Counting from the line that holds "NOMEADO, 10: 53 -> 54", return each line exactly, through and including the last line of the entries.

Stored items from a collection
^^^^^^^^

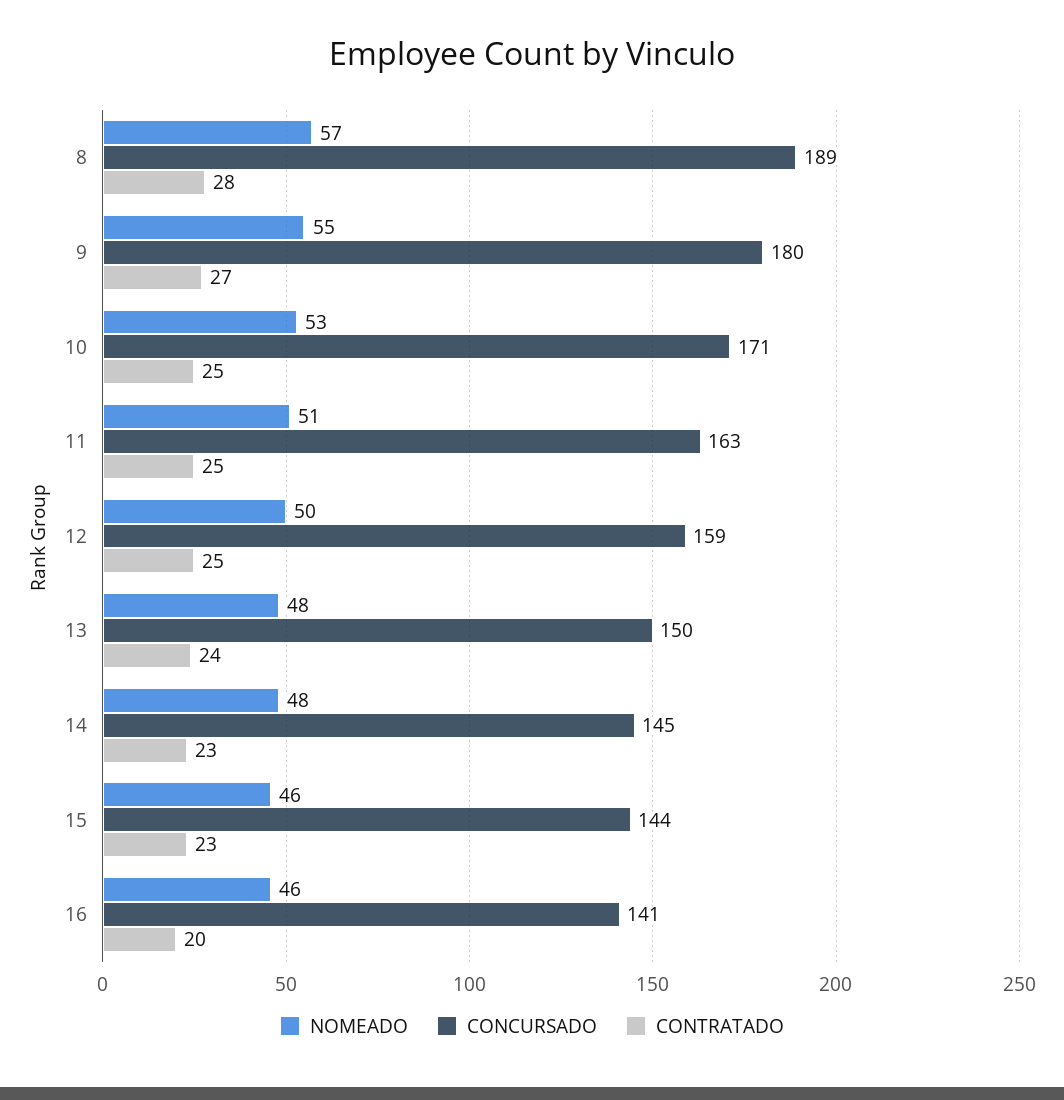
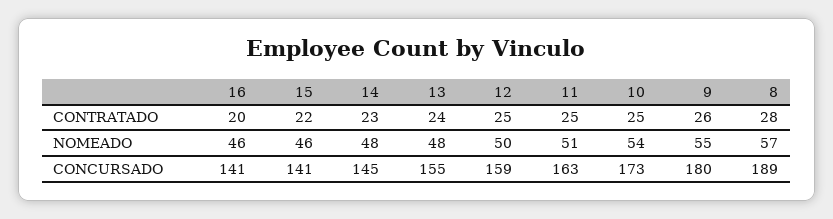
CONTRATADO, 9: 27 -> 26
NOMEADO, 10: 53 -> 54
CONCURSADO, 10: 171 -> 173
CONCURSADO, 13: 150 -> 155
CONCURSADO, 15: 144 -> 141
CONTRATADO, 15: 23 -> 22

^^^^^^^^

EXPECTED OUTPUT:
NOMEADO, 10: 53 -> 54
CONCURSADO, 10: 171 -> 173
CONCURSADO, 13: 150 -> 155
CONCURSADO, 15: 144 -> 141
CONTRATADO, 15: 23 -> 22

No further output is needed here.